I’ve kept the images on the site to a minimum and optimised them before uploading them to the media library using the ImageOptim app. The images are then served to the browser in as small a file size as possible using WebP express. This means the images display as a .WebP file where the browser supports the format and the file size loaded is reduced.

A big thanks to Nick Lewis for his advice on this topic!


In web design you have two choices when it comes to fonts: custom fonts and system fonts. Custom fonts come from places like Google, Adobe or commercial font repositories. The fonts are either loaded from the servers of the original source (Google and Adobe fonts often work like this) or from files on your sites’ server. Regardless of how the font is loaded, it adds weight to the page.

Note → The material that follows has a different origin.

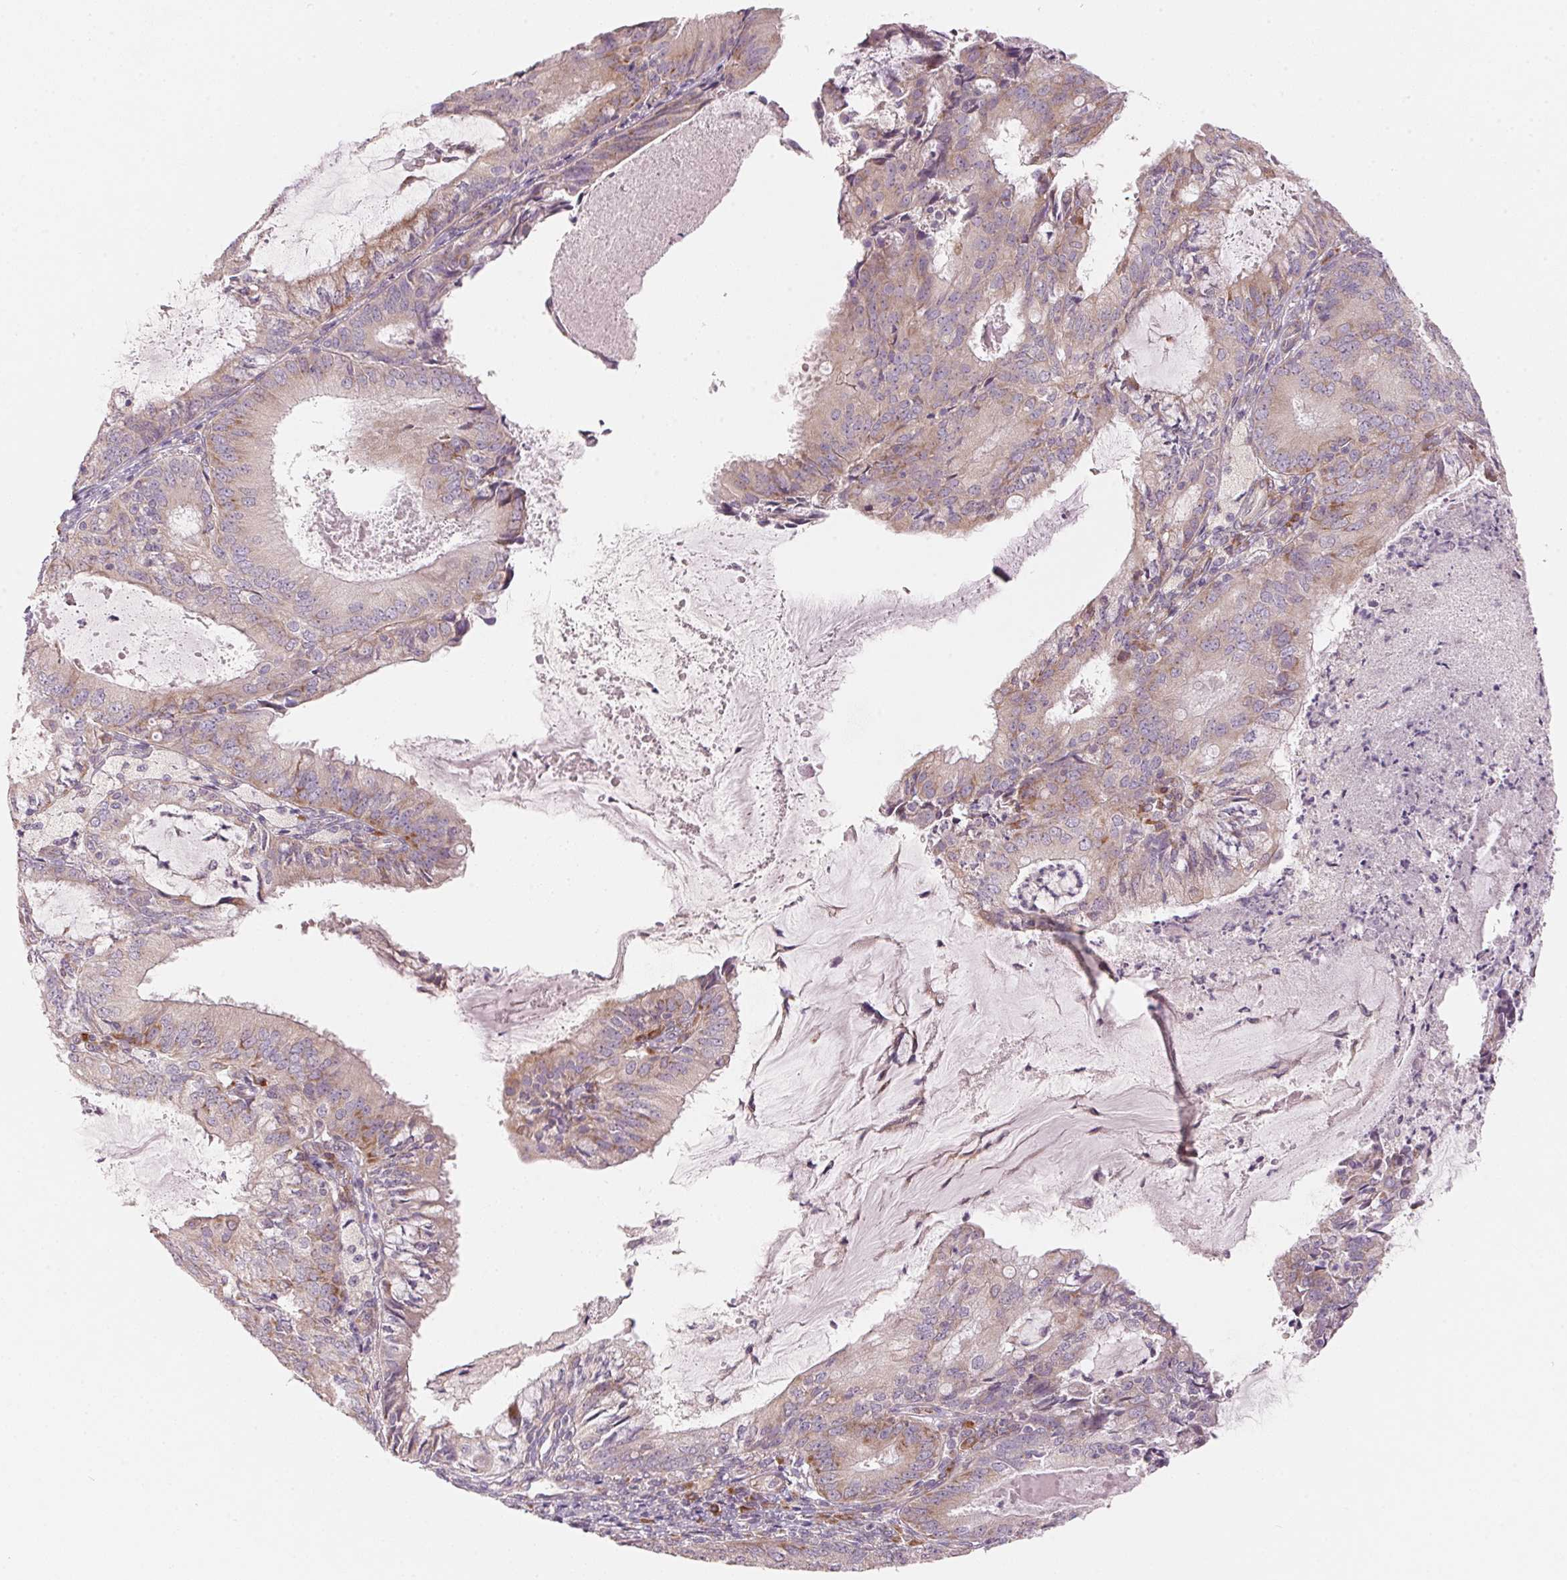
{"staining": {"intensity": "weak", "quantity": "25%-75%", "location": "cytoplasmic/membranous"}, "tissue": "endometrial cancer", "cell_type": "Tumor cells", "image_type": "cancer", "snomed": [{"axis": "morphology", "description": "Adenocarcinoma, NOS"}, {"axis": "topography", "description": "Endometrium"}], "caption": "Immunohistochemical staining of endometrial cancer shows low levels of weak cytoplasmic/membranous protein staining in approximately 25%-75% of tumor cells.", "gene": "BLOC1S2", "patient": {"sex": "female", "age": 57}}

System fonts are widely supported fonts that are preloaded onto devices. Think Arial, Times New Roman, Georgia, Helvetica etc. If a site uses one of those fonts for its headings and copy, the device the site is being viewed on doesn’t need to load a font from somewhere else. The font is already available and less data is required to load the page.

Here I’ve used a system font stack, offering Helvetica Neue as the first font in the cascade. This means that the font displayed when you view the page is coming from your device and not downloaded from elsewhere. If a device doesn’t have Helvetica Neue preloaded, the device looks at the next font in the stack until it finds one it has.

It speeds up load times without sacrificing legibility or aesthetics.


Or in this case a lack of scripts. I often use Javascript to add scrolling and fading effects to a page, add Google Analytics tracking codes and other scripts to take care of additional functionality.

On this site I’ve used only CSS and HTML code to make the site look and act as it does. The only scripts running are very lightweight and relate to things like the WebsiteCarbon widget and cookie banner.


Not all of the design decisions I’ve taken are suitable for other sites. A custom font can be vital for brand identity and impact. Additional images can make a site more visually appealing and effective. Scripts can make sites more impactful and interactive.

In my case, I wanted to strip the site back to just what is strictly necessary. A site that is lean and efficient without being boring and plain.

I hope I’ve struck the right balance for the site owner (that would be me), my clients (it could be you?) and my major stakeholder (our bloody lovely planet).